> _Задание_: Перечислите по тексту страницы всё, что при ксенофобии «воспринимается как глубоко враждебное и таящее в себе потенциальную угрозу».

> _Текст страницы_:
◇ ◇ ◇ ◇ ◇ ◇ ◇
Всемирная история без комплексов и стереотипов. Том 1 - Валерий Гитин
Шрифт:
Интервал:
Закладка:
А потом, спустя примерно полторы тысячи лет, эта самая фреска может быть представлена историками как бесспорный документ. И после этого кто-то будет что-то произносить о научности исторических исследований!
КСТАТИ:
«Легенда историчнее факта: факт говорит об одном человеке, легенда — о миллионах. Если мы прочитаем, что герой обращал Солнце в Луну, а зелень — в багрец и пурпур, то можем усомниться, но при этом мы узнаем самое главное; мы узнаем, что глядя на него, люди в это верили».
Гилберт Кийт Честертон
Наиболее высоким спросом пользуются легенды о героическом прошлом. Нужно, однако, заметить, что историки, раздувая эти легенды, оказывают медвежью услугу своим заказчикам. Безмерно героическое прошлое вступает в кричащее противоречие с бесславным и бесперспективным настоящим, что порождает идею вырождения нации, комплекс неполноценности, но никак не ожидаемый энтузиазм.
На совести историков лежит и культивирование такого порочного комплекса, как ксенофобия, когда все чужое, невиданное ранее и не соответствующее привычным стереотипам воспринимается как глубоко враждебное и таящее в себе потенциальную угрозу.
◇ ◇ ◇ ◇ ◇ ◇ ◇
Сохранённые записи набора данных
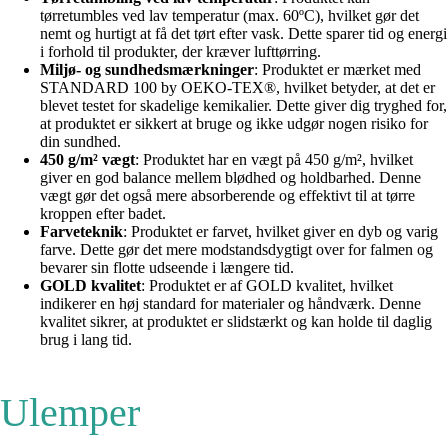
tørretumbles ved lav temperatur (max. 60ºC), hvilket gør det
nemt og hurtigt at få det tørt efter vask. Dette sparer tid og energi
i forhold til produkter, der kræver lufttørring.
Miljø- og sundhedsmærkninger
: Produktet er mærket med
STANDARD 100 by OEKO-TEX®, hvilket betyder, at det er
blevet testet for skadelige kemikalier. Dette giver dig tryghed for,
at produktet er sikkert at bruge og ikke udgør nogen risiko for
din sundhed.
450 g/m² vægt
: Produktet har en vægt på 450 g/m², hvilket
giver en god balance mellem blødhed og holdbarhed. Denne
vægt gør det også mere absorberende og effektivt til at tørre
kroppen efter badet.
Farveteknik
: Produktet er farvet, hvilket giver en dyb og varig
farve. Dette gør det mere modstandsdygtigt over for falmen og
bevarer sin flotte udseende i længere tid.
GOLD kvalitet
: Produktet er af GOLD kvalitet, hvilket
indikerer en høj standard for materialer og håndværk. Denne
kvalitet sikrer, at produktet er slidstærkt og kan holde til daglig
brug i lang tid.
Ulemper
◇ ◇ ◇ ◇ ◇ ◇ ◇
> _Ожидаемый ответ_:
- всё чужое
- невиданное ранее
- не соответствующее привычным стереотипам